Begitu pula solusi yang ditawarkan tak menyentuh akar, sehingga melalui perayaan Hari Anak Nasional tidak menjamin persoalan anak telah tuntas. Karena perayaan Hari Anak Nasional tak memunculkan solusi tuntas dalam mengentas persoalan anak-anak.
Hal yang paling miris, peran keluarga dalam mendidik anak juga semakin lemah. Sehingga menjadi penyumbang utama rapuhnya kepribadian anak. Seharusnya keluarga menjadi kelas pertama dalam pendidikan anak. Penanaman akidah, nilai-nilai, serta norma yang berlaku di tengah masyarakat seharusnya diajarkan dalam keluarga. Karena keluarga-keluarga muslim sendiri terbawa arus liberalisasi juga ditunjang sistem pendidikan pembentuk generasi semakin sekuler. Alhasil anak-anak makin tergerus nilai-nilai ketaatan kepada Tuhannya. Harusnya keluarga menjadi tempat teraman dari gempuran nilai-nilai sekuler.
Sementara sistem ekonomi kapitalisme juga telah gagal membuat anak sejahtera. Sebagian orang tua mengalami PHK dan menjadi pengangguran. Anak yang seharusnya memperoleh nafkah dan mendapatkan kehidupan layak, orang tua tak mampu memberikan.
Bahkan di beberapa daerah, stunting dan kemiskinan saling beradu. Saking miskinnya anak-anak terpaksa putus sekolah demi memilih bekerja membantu orang tua. Mereka turun ke jalan menjadi pengamen atau pengemis yang rentan tindak asusila dan kekerasan.
Hal ini berbeda sekali dalam pandangan Islam. Anak adalah generasi penerus peradaban. Keberadaan negara lah yang menjamin pemenuhan kebutuhan anak, menjaga keselamatan, menghadirkan kesehatan jiwa dan raga adalah keniscayaan dan kewajiban yang harus dipenuhi dalam seluruh aspek kehidupan.

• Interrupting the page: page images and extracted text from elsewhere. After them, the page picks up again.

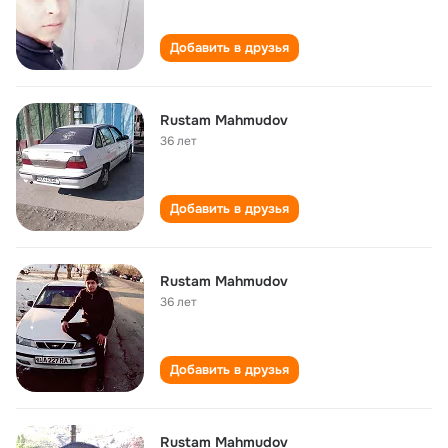
Добавить в друзья
Rustam Mahmudov
36 лет
Добавить в друзья
Rustam Mahmudov
36 лет
Добавить в друзья
Rustam Mahmudov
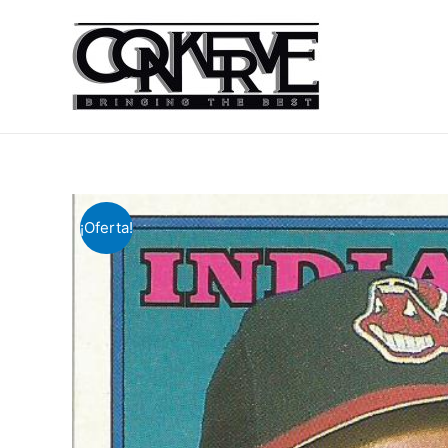
¡Oferta!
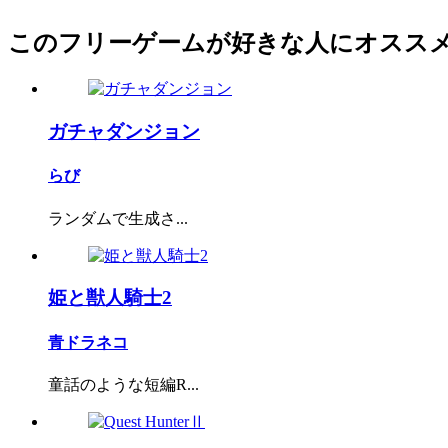
このフリーゲームが好きな人にオスス
ガチャダンジョン
らび
ランダムで生成さ...
姫と獣人騎士2
青ドラネコ
童話のような短編R...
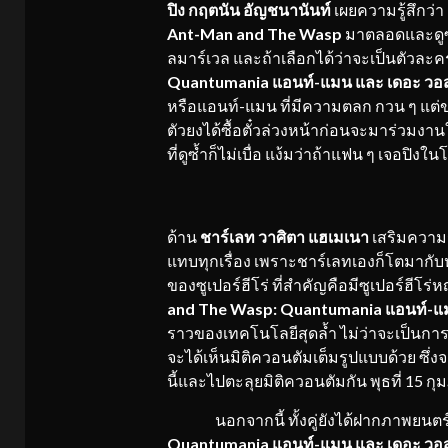
ปิง กฤตนัน อัญชนานันท์
เผยความรู้สึกว่
Ant-Man and The Wasp
มาตลอดและดูซ้
ลมาร์เวล และถ้าเลือกได้ว่าจะเป็นตัวล
Quantumania แอนท์-แมน และ เดอะ วอสพ
หรือแอนท์-แมน ที่มีความตลก กวน ๆ แต่ข
ตัวยงได้ซื้อตั๋วล่วงหน้าก่อนจะมาร่วมงา
ที่ดูซ้ำก็ไม่เบื่อ แง้มว่าถ้าแฟน ๆ เจอปิง
ด้าน
ชาร์เลท วาศิตา แฮเมเนา
เสริมความรู
แทบทุกเรื่อง เพราะชาร์เลทเองก็โตมาก
ของซูเปอร์ฮีโร่ ที่สำคัญคือมีซูเปอร์ฮีโร่ห
and The Wasp: Quantumania แอนท์-แมน
ราวของเทคโนโลยีสุดล้ำ ไม่ว่าจะเป็นการ
จะได้เห็นมิติควอนตัมเต็มรูปแบบด้วย ซึ่ง
นี้และไปตะลุยมิติควอนตัมกัน พุธที่ 15 
นอกจากนี้ ทั้งคู่ยังได้ฝากภาพยนตร
Quantumania แอนท์-แมน และ เดอะ วอสพ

Negara dalam hal ini khil4f4h akan mewujudkan fungsi dan peran keluarga yang optimal dalam mendidik anak. Sejak masa anak-anak negara turut berperan dalam mendidik generasi bervisi surga. Dengan sendirinya fase-fase akan dilalui dengan penuh keimanan dan ketakwaan kepada Rabbnya. Sehingga saat menikah bagi laki-laki telah siap menyandang pemimpin untuk keluarganya dan siap mencari nafkah. Sedangkan bagi wanita telah memahami fungsi utama seorang wanita adalah sebagai ummu warabatul bait yaitu sebagai ibu dan pengatur rumah tangga. Menjaga orientasi kehidupan keluarganya adalah dakwah. Negara pun siap menyediakan pekerjaan bagi laki-laki agar terpenuhi seluruh kebutuhan keluarganya.
Tak kalah penting guna membentuk generasi berkepribadian Islam negara wajib menerapkan pendidikan berbasis akidah Islam. Sekolah-sekolah dipermudah tanpa kecuali, tanpa kebijakan zonasi. Karena di seluruh wilayah memiliki gedung-gedung sekolah yang dibutuhkan masyarakat. Sehingga terciptalah generasi terbaik penjaga Islam di seluruh wilayah negeri-negeri muslim. Wallahu'alam bissawab.